TASK SET:
(a) Return the stretch of the Bandra wine post from "Sunday, July 29, 2012" through "and the people.", copied word for word.
(b) According to the Bandra wine post, why does the writer depend on friends to pick where to go in Mumbai? Answer in one to three sentences.

PASSAGE:
# # # # # # #
Sunday, July 29, 2012

White wine and sea breeze.

I have been away from Mumbai for 5 years- which has taken a major toll on my knowledge of it. Places to eat, roads to take and things to check out.  I always depend on my friends to take me to the right places at the right times. And whenever we go I always find myself in Bandra west, consistently like clockwork. Bandra is the ultimate hangout destination. It has the sea, the food and the people.
So this weekend we decided to get a bit posh- how about some wine. I was surprised, wine isn’t exactly the drink for outings. More for classy parties or an exquisite gift that your teatotaling boss cant drink. I was not at all excited.  I was in for an amazing surprise.
We went to Ivy wine tavern in Bandra West, flagship store of Sula wines. On offer were wines not available even in stores. Amazing ambience with a guitar playing singer filling in for the background music, which was really good. Requests for old and new English songs were rendered amazingly well. This might hit the wallet was the first thought that came to my mind. Again I was to be wrong. The prices which I thought would be per glass was actually per bottle! My experienced friend summoned a  white wine – Vin Apple Blanc – an apple infused white wine from the Menu which nicely displayed its offerings light and breezey, fruity, full bodied etc for newbies such as myself.
# # # # # # #
MATERIAL PROVIDED:
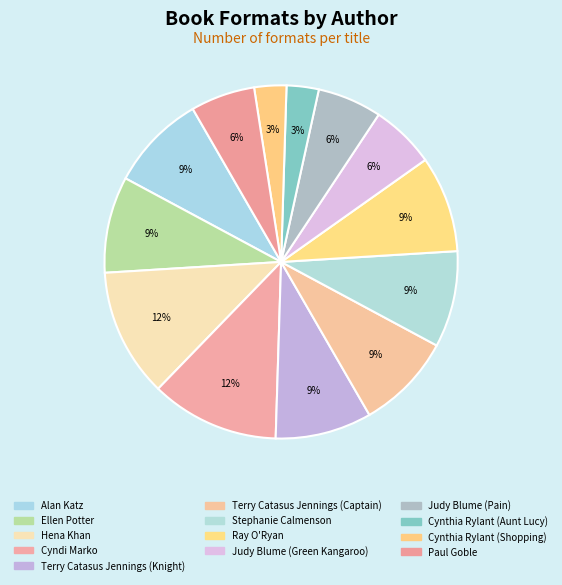

Which category has the biggest portion of the pie?

Hena Khan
# # # # # # #
RESULTS FOR EACH TASK:
(a)
Sunday, July 29, 2012

White wine and sea breeze.

I have been away from Mumbai for 5 years- which has taken a major toll on my knowledge of it. Places to eat, roads to take and things to check out.  I always depend on my friends to take me to the right places at the right times. And whenever we go I always find myself in Bandra west, consistently like clockwork. Bandra is the ultimate hangout destination. It has the sea, the food and the people.

(b) The writer has been away from Mumbai for five years. That absence has taken a major toll on the writer's knowledge of the city's places to eat, roads to take and things to check out.